PROBLEM STATEMENT:
Please restate the data word for word, in full.

=== EXERCISE DATA ===

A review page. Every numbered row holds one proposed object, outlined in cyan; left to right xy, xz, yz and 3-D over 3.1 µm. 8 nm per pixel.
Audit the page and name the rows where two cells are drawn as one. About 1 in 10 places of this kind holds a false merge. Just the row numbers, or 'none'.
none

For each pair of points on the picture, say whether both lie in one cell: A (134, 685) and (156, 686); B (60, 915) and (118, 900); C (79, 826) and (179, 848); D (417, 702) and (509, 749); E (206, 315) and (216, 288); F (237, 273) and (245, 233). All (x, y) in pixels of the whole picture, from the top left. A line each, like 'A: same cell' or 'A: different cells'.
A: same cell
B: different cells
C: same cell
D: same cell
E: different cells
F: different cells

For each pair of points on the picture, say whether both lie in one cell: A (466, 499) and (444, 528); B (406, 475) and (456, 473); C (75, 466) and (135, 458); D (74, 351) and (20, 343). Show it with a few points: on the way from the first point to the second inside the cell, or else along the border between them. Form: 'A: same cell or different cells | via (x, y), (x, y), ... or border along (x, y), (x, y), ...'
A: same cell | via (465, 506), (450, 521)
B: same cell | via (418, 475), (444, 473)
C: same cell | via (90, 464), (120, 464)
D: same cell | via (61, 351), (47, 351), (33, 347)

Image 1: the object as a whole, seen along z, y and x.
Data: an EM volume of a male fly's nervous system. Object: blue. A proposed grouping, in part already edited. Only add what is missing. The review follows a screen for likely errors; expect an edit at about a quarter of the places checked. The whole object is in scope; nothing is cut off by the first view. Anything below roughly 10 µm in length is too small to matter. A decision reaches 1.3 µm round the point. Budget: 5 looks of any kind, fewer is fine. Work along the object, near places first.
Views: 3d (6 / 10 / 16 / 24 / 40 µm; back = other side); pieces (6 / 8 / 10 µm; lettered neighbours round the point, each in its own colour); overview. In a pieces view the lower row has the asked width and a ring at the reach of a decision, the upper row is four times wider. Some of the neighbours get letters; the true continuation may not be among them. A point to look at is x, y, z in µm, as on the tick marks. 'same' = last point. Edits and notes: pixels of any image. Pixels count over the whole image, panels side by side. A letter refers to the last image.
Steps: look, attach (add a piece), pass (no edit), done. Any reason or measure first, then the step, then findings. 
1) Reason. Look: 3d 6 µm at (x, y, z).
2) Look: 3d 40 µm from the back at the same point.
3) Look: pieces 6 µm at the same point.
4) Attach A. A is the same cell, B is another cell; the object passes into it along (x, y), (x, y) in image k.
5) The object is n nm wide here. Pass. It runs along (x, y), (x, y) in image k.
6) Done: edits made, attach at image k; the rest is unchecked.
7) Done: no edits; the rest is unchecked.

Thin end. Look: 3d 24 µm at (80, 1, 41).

===

RESULT OF THIS EXERCISE:
A review page. Every numbered row holds one proposed object, outlined in cyan; left to right xy, xz, yz and 3-D over 3.1 µm. 8 nm per pixel.
Audit the page and name the rows where two cells are drawn as one. About 1 in 10 places of this kind holds a false merge. Just the row numbers, or 'none'.
none

For each pair of points on the picture, say whether both lie in one cell: A (134, 685) and (156, 686); B (60, 915) and (118, 900); C (79, 826) and (179, 848); D (417, 702) and (509, 749); E (206, 315) and (216, 288); F (237, 273) and (245, 233). All (x, y) in pixels of the whole picture, from the top left. A line each, like 'A: same cell' or 'A: different cells'.
A: same cell
B: different cells
C: same cell
D: same cell
E: different cells
F: different cells

For each pair of points on the picture, say whether both lie in one cell: A (466, 499) and (444, 528); B (406, 475) and (456, 473); C (75, 466) and (135, 458); D (74, 351) and (20, 343). Show it with a few points: on the way from the first point to the second inside the cell, or else along the border between them. Form: 'A: same cell or different cells | via (x, y), (x, y), ... or border along (x, y), (x, y), ...'
A: same cell | via (465, 506), (450, 521)
B: same cell | via (418, 475), (444, 473)
C: same cell | via (90, 464), (120, 464)
D: same cell | via (61, 351), (47, 351), (33, 347)

Image 1: the object as a whole, seen along z, y and x.
Data: an EM volume of a male fly's nervous system. Object: blue. A proposed grouping, in part already edited. Only add what is missing. The review follows a screen for likely errors; expect an edit at about a quarter of the places checked. The whole object is in scope; nothing is cut off by the first view. Anything below roughly 10 µm in length is too small to matter. A decision reaches 1.3 µm round the point. Budget: 5 looks of any kind, fewer is fine. Work along the object, near places first.
Views: 3d (6 / 10 / 16 / 24 / 40 µm; back = other side); pieces (6 / 8 / 10 µm; lettered neighbours round the point, each in its own colour); overview. In a pieces view the lower row has the asked width and a ring at the reach of a decision, the upper row is four times wider. Some of the neighbours get letters; the true continuation may not be among them. A point to look at is x, y, z in µm, as on the tick marks. 'same' = last point. Edits and notes: pixels of any image. Pixels count over the whole image, panels side by side. A letter refers to the last image.
Steps: look, attach (add a piece), pass (no edit), done. Any reason or measure first, then the step, then findings. 
1) Reason. Look: 3d 6 µm at (x, y, z).
2) Look: 3d 40 µm from the back at the same point.
3) Look: pieces 6 µm at the same point.
4) Attach A. A is the same cell, B is another cell; the object passes into it along (x, y), (x, y) in image k.
5) The object is n nm wide here. Pass. It runs along (x, y), (x, y) in image k.
6) Done: edits made, attach at image k; the rest is unchecked.
7) Done: no edits; the rest is unchecked.

Thin end. Look: 3d 24 µm at (80, 1, 41).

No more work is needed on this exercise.